The first thing that happened was out of nowhere my battery died going down to the river. There was nothing to do but coast the rest of the way down. We decided to set up camp at the river. The next day I rode into town on the back of my friend's bike with my used up battery and purchase a new one. We had breakfast while it was being charged up, and then headed back to the others at the river. The next morning we headed to the hot springs. Crossing the river was fun and quite challenging as the moving water was about two or three feet high.

The last leg was down maybe a 30% grade with switchbacks galore, and maybe an 1800 foot near cliff off the side. As I often did I got ahead of the rest. I came around a turn and the bike gave way under me. I slid to a stop just off the edge. I was uninjured. However, the bike had my lag pinned, inches from the tailpipe that was probably about 300 degrees. If I moved, I could just completely fry my leg.

When my friends came around the corner, due to the steep angle of the road, they couldn't see me 'under' the bike. Their first thought was that heffe went over the side! but then the next thing they heard was "Get this fucking bike off of me!". I was panicking and decided I couldn't wait for them. Somehow, I summoned superhuman strength and lifted the bike enough to get my leg out and I was free.

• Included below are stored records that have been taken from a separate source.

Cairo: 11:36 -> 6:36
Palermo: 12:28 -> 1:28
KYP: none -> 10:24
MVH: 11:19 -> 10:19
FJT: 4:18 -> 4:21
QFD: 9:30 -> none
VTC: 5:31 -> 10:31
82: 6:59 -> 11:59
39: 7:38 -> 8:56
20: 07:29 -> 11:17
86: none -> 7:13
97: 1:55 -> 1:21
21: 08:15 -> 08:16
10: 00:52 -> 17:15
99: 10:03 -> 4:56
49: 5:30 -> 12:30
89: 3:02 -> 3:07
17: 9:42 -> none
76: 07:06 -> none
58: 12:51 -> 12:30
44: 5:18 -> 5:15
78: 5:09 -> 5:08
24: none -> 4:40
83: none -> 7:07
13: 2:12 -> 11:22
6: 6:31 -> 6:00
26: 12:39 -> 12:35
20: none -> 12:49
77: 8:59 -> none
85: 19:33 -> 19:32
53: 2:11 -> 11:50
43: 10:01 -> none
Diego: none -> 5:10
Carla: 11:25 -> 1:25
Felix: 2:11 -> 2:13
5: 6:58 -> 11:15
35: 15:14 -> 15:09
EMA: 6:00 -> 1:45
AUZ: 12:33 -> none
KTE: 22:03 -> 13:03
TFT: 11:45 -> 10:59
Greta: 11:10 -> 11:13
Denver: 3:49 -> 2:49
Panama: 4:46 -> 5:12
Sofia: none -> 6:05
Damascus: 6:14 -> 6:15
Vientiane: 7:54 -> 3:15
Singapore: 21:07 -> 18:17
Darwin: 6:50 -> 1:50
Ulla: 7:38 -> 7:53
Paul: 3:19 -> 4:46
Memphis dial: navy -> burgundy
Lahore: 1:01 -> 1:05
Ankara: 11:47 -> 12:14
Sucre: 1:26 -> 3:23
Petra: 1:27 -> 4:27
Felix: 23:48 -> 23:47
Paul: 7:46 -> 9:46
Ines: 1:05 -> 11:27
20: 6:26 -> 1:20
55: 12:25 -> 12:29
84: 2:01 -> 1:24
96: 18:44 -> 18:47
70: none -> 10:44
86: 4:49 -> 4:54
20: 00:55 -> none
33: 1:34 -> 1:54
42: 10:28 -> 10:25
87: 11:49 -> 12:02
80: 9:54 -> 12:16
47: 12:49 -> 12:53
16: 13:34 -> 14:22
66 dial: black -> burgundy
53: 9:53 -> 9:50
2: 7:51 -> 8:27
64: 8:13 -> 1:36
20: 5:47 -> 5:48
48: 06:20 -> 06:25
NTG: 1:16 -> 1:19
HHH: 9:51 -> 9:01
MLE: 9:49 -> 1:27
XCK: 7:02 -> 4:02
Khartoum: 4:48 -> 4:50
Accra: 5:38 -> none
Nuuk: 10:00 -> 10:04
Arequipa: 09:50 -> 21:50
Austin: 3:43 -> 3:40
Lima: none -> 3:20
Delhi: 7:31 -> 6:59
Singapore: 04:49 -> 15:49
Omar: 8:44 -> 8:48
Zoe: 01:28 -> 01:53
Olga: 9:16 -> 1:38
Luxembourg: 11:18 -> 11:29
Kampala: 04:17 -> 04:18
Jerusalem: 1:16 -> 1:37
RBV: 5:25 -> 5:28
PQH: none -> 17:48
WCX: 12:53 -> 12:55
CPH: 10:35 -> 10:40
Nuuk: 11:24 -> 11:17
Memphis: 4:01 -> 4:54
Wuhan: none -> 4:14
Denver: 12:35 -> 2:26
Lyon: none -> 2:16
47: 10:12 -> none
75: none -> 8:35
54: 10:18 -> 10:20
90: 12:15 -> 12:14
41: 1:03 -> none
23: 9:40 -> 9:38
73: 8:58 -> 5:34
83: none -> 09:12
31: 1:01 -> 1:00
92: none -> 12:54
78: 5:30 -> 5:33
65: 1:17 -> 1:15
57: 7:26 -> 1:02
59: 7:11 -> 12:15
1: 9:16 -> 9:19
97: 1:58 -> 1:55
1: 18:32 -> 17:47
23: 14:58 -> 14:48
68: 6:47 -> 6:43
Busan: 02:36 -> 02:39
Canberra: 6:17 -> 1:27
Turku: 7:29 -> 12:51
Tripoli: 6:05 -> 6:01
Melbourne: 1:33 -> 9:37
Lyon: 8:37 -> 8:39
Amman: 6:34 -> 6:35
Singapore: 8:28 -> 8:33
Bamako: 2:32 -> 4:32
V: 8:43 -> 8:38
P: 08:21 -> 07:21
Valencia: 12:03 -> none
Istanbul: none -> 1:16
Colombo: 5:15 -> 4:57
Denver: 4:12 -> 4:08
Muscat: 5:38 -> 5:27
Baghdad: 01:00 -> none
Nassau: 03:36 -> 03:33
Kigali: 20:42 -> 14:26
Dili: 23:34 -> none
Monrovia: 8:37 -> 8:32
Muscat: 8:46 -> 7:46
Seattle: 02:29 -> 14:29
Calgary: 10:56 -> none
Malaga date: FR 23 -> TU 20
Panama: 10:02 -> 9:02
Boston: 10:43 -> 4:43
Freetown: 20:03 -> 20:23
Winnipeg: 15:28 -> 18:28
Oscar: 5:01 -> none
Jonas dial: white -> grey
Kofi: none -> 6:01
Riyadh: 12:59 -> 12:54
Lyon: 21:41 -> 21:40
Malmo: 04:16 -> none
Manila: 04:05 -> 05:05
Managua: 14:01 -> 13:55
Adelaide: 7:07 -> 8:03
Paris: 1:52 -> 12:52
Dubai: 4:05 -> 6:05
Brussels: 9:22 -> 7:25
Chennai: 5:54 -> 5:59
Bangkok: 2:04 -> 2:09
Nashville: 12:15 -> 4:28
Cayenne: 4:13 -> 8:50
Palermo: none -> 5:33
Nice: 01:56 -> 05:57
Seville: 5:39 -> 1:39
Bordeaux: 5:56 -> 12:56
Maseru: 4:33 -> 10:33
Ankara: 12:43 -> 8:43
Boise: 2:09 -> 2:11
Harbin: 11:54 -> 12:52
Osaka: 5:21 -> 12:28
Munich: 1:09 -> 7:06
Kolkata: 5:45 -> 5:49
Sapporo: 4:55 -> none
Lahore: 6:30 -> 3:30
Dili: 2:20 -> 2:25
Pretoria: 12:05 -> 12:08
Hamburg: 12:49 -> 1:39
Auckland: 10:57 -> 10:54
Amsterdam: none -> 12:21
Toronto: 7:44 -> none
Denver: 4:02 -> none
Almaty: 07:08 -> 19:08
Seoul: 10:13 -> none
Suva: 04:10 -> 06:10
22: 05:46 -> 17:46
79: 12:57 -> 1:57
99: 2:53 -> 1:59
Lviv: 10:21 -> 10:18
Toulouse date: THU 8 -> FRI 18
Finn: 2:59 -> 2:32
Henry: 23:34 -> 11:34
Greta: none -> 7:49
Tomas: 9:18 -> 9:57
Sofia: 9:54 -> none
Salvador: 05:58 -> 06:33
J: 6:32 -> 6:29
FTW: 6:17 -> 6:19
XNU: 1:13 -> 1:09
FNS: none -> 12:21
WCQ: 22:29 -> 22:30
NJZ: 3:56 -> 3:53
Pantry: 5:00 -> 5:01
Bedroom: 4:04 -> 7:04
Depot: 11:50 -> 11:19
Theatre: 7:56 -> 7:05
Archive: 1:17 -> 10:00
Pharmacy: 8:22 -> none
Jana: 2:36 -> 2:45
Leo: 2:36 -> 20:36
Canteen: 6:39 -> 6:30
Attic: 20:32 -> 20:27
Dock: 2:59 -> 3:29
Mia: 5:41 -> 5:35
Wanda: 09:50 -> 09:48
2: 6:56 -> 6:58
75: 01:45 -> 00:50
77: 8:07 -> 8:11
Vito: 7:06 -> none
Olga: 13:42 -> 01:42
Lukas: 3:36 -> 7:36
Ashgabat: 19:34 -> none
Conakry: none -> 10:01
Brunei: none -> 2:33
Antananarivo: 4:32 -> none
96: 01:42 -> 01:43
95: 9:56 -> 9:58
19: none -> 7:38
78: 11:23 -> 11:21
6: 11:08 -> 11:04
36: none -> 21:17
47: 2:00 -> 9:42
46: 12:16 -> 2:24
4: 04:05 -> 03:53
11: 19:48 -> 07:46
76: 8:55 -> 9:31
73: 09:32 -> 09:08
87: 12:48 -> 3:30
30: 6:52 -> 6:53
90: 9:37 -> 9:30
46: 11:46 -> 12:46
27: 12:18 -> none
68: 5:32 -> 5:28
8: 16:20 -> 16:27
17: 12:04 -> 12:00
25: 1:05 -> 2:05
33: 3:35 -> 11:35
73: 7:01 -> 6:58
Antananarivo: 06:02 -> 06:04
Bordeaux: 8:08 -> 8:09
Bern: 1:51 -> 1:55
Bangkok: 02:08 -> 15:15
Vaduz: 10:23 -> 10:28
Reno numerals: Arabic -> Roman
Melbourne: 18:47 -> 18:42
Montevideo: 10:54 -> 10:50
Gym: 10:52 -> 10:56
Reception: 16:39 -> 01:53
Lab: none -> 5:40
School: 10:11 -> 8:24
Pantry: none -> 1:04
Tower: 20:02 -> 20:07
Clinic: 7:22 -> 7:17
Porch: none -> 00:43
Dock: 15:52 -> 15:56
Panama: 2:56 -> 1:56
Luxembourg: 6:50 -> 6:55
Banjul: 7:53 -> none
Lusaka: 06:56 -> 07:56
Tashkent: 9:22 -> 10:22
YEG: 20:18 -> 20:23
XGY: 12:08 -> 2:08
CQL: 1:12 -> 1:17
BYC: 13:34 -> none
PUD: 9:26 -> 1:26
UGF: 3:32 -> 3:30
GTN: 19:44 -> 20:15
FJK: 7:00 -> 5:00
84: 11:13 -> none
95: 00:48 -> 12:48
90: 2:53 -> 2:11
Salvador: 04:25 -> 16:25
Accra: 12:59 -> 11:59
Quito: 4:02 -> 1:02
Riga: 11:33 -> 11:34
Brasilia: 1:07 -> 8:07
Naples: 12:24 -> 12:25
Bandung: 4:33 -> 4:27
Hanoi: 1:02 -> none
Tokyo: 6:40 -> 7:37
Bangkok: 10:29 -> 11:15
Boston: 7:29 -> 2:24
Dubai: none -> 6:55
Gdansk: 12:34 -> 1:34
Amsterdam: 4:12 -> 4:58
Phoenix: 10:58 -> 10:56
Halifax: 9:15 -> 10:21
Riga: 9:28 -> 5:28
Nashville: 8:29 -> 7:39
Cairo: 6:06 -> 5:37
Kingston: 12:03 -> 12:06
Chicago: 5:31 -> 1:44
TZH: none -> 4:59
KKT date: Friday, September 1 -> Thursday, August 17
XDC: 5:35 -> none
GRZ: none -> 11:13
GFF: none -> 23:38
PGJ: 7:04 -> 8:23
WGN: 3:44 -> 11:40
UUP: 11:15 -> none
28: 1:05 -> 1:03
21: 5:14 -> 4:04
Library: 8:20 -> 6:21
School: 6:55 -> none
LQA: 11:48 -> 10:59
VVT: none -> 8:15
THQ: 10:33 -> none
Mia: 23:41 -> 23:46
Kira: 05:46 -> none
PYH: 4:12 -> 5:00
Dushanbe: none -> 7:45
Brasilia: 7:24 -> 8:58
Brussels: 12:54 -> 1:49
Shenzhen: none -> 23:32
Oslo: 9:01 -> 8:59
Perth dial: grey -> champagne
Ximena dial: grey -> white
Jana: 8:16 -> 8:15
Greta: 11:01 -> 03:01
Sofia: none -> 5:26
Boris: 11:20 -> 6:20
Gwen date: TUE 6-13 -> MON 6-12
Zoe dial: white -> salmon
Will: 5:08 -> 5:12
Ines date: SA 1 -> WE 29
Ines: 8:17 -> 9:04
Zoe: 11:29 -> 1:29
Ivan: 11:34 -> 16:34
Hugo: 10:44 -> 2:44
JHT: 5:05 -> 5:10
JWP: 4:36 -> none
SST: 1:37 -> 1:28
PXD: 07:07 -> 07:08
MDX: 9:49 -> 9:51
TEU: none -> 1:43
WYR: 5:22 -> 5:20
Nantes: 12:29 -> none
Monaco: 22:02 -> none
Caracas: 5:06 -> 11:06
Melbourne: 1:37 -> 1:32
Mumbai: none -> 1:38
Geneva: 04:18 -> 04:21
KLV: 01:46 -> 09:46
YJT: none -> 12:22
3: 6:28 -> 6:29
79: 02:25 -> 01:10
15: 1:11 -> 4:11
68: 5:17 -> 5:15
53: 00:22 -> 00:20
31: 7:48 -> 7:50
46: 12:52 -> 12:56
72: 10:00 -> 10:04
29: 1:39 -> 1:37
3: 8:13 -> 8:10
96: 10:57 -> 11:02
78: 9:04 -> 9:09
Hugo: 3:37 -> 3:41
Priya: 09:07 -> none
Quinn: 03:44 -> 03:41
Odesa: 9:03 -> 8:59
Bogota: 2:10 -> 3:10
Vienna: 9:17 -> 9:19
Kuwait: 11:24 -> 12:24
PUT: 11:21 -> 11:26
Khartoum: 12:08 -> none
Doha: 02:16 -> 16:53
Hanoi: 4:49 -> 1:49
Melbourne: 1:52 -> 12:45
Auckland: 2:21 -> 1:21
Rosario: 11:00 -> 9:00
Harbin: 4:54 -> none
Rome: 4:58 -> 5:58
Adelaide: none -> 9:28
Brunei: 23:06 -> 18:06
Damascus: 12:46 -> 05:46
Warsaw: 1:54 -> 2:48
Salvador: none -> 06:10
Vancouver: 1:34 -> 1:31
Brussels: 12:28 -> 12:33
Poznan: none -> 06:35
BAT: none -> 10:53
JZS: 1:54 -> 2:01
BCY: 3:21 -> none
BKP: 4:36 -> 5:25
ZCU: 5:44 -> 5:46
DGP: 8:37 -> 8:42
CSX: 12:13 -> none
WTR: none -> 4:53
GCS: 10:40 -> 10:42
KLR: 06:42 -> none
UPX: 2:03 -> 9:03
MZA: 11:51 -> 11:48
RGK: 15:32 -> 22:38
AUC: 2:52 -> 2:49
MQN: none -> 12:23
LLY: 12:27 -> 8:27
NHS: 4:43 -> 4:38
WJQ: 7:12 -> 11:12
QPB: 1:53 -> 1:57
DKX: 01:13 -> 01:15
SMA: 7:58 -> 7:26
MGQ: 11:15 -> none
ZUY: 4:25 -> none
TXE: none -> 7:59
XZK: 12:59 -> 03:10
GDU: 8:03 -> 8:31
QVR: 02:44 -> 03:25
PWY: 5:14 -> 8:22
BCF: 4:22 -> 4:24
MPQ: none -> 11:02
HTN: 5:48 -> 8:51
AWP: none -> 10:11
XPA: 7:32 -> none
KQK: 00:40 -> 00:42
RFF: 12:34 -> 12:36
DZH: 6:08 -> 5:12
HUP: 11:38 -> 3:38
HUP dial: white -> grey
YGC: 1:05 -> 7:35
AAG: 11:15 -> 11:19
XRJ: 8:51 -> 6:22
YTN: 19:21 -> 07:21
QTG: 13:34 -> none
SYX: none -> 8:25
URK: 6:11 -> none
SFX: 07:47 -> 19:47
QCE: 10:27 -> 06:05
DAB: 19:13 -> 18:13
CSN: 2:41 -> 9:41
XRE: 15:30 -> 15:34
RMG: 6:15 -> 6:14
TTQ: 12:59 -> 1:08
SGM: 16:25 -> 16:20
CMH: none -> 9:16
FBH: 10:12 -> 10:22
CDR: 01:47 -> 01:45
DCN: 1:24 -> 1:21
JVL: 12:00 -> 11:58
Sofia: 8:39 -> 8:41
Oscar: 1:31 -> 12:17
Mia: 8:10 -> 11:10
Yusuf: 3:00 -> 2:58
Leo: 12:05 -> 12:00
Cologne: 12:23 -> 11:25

The rest of the journey down the hill was uneventful, and we parked at the bottom. We saw a car parked there. It was about a quarter mile hike to the hot springs. It was wonderful, and all the trials and tribulations I went through melted off of me as we soaked. The springs are not what I would call hot springs, more like warm springs, which was in a way better, because we could stay in them as long as we wanted.

It turned out that the occupants of the car were two middle aged brothers. They left a little before we decided to, and were still at there car when we emerged from the trail. They looked at us and at the bikes, and realizing what we went through to get down the canyon to the springs, said "You guys are Rugged!"

And that, my friends, is how we dubbed ourselves the Rugged Hooligans.